Political, social and economical development is key to the growth of any progressive nation. Progress entails change in human societies over periods of time, encompassing personalities, events, conflicts and policy making. Every nation has at least three critical dimensions to its political existence or progress; the State, the rule of law and policies that promote democratic accountability.
However, it’s the types of leaders that make a difference in any given institution. Africa has a reputation: wars, poverty, disease and poor health institutions.
Africa is a vast continent with warm and loving people; it’s more than just a tourist destination. Africa is rich in minerals and human resources, and yet still struggles under the weight of a tortured history and political instability.
Africa has a lot of intimidating social, political and economical complexities that require a new breed of creative and innovative thinkers and leaders. Beneath the surface of Africa’s political, social and economical issues, lies an old culture of spiritual powers.
To an African, the spirit world is significant to progress in society. Many African societies have a core belief in the power of spirits that can be conjured up and harnessed by mediums.
This kind of belief somehow explains why most African societies lack the sense of agency for effective political and social transformation. This belief is responsible for the brutal ritual murders experienced in many African societies especially during or just before elections. Leaders must be elected based on merit not some superstition.
It is evil to shed blood or harvest body parts for the purposes of performing rituals to win elections. One must be elected to Parliament because of legislative abilities and not because of spiritual rituals. It’s a shame for a nation to have murderers in Parliament. We need life givers, not life takers in Parliament. I pray that all those who have shed blood and harvested human body parts for the purposes of winning the elections are exposed and may the blood they have shed speak against their political progress.
Leadership is about responsibility and accountability. Responsibility entails the ability and willingness to be answerable for our obligation. Responsibility is the social force that binds one to the courses of action demanded by that force, the people.
Responsibility is also defined as a form of trustworthiness, the trait of being answerable to someone for something or being responsible for one’s conduct. Peter Druker says, “Leadership must be learned and can be learned.”
It is therefore imperative for leaders at every level to desire to study and learn the art of leadership. Farlex’s Dictionary describes art as, “A system of rules serving to facilitate the performance of certain actions; a system of principles and rules for attaining a desired end; a method of doing well some special work.”
Leaders must possess the ability to release creative ideas which have the potential to positively affect the political, social and economical climate of nations. Real leaders will always create positive environments for everyone in their vicinity to flourish. Fake leaders usually stifle the potential of others around them; they hinder the promotion of others, and sabotage other people’s progress.
Warren G Bennis said, “Leadership is the wise use of power. Power is the capacity to translate intention into reality and sustain it.” Great leaders positively use their positions, power and influence to shape the future and shift atmospheres in communities, companies, institutions and nations. Leaders are cultural engineers who possess the art of designing key values in society or political institutions, so as to create conducive environments and climates for progress. We need principled leaders who won’t relinquish what is valuable when faced with pressure. We need true leaders who value the well-being of people above their own personal agendas.
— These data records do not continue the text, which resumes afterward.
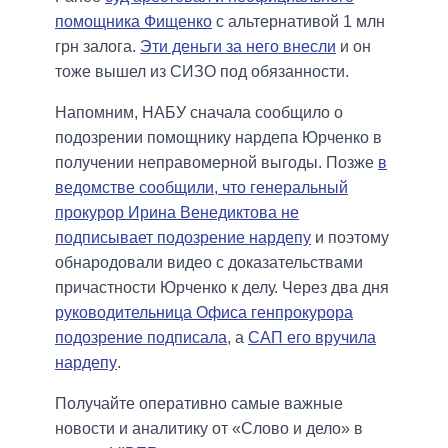
помощника Фищенко
с альтернативой 1 млн
грн залога.
Эти деньги за него внесли
и он
тоже вышел из СИЗО под обязанности.
Напомним, НАБУ сначала сообщило о
подозрении помощнику нардепа Юрченко в
получении неправомерной выгоды. Позже
в
ведомстве сообщили, что генеральный
прокурор Ирина Венедиктова не
подписывает подозрение нардепу
и поэтому
обнародовали видео с доказательствами
причастности Юрченко к делу. Через два дня
руководительница Офиса генпрокурора
подозрение подписала
, а
САП его вручила
нардепу
.
Получайте оперативно самые важные
новости и аналитику от «Слово и дело» в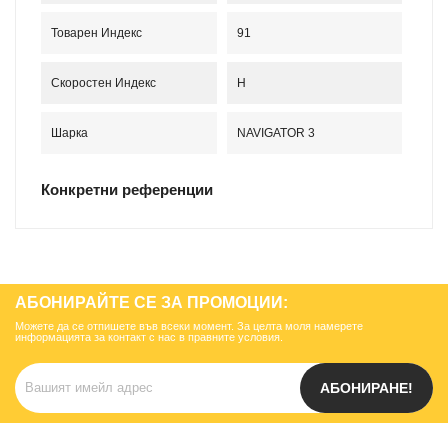
Товарен Индекс
91
Скоростен Индекс
H
Шарка
NAVIGATOR 3
Конкретни референции
АБОНИРАЙТЕ СЕ ЗА ПРОМОЦИИ:
Можете да се отпишете във всеки момент. За целта моля намерете
информацията за контакт с нас в правните условия.
АБОНИРАНЕ!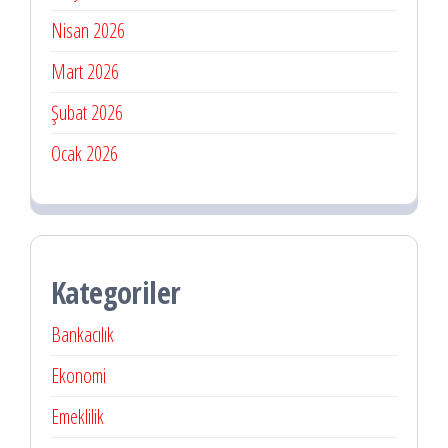
Nisan 2026
Mart 2026
Şubat 2026
Ocak 2026
Kategoriler
Bankacılık
Ekonomi
Emeklilik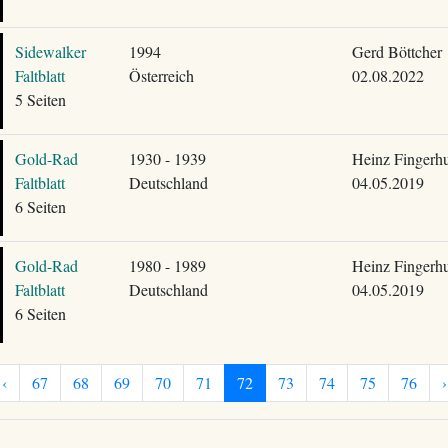
Sidewalker
1994
Gerd Böttcher
Faltblatt
Österreich
02.08.2022
5 Seiten
Gold-Rad
1930 - 1939
Heinz Fingerhu
Faltblatt
Deutschland
04.05.2019
6 Seiten
Gold-Rad
1980 - 1989
Heinz Fingerhu
Faltblatt
Deutschland
04.05.2019
6 Seiten
‹
67
68
69
70
71
72
73
74
75
76
›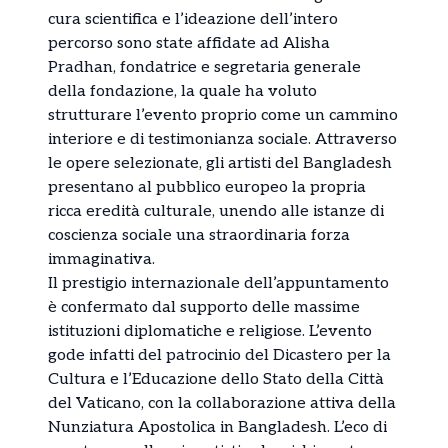
cura scientifica e l’ideazione dell’intero
percorso sono state affidate ad Alisha
Pradhan, fondatrice e segretaria generale
della fondazione, la quale ha voluto
strutturare l’evento proprio come un cammino
interiore e di testimonianza sociale. Attraverso
le opere selezionate, gli artisti del Bangladesh
presentano al pubblico europeo la propria
ricca eredità culturale, unendo alle istanze di
coscienza sociale una straordinaria forza
immaginativa.
Il prestigio internazionale dell’appuntamento
è confermato dal supporto delle massime
istituzioni diplomatiche e religiose. L’evento
gode infatti del patrocinio del Dicastero per la
Cultura e l’Educazione dello Stato della Città
del Vaticano, con la collaborazione attiva della
Nunziatura Apostolica in Bangladesh. L’eco di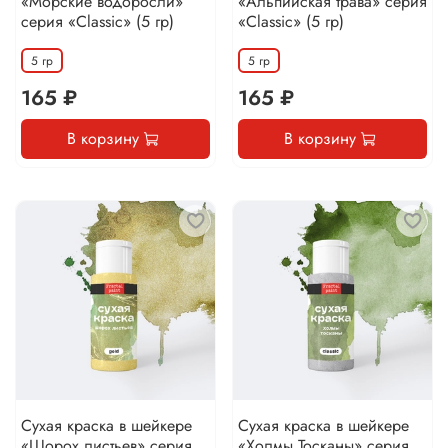
«Морские водоросли»
«Альпийская трава» серия
серия «Classic» (5 гр)
«Classic» (5 гр)
5 гр
5 гр
165 ₽
165 ₽
В корзину
В корзину
Сухая краска в шейкере
Сухая краска в шейкере
«Шорох листьев» серия
«Холмы Тосканы» серия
The most outstanding mark of a leader is character, seen in his or her trustworthiness. Character is also seen in commitment to a course, loyalty, dedication, faithfulness and honesty in dealings. We also need leaders who are implementers. Talk is cheap, things must be done. Margaret Thatcher said, “You can’t enjoy the fruits of effort without first making the effort.” As leaders we must not be afraid to make efforts to change certain things, laws or policies that hinder development and progress in our communities and nation. Leaders must be change agencies. Change has a price tag on it but the results are worth it.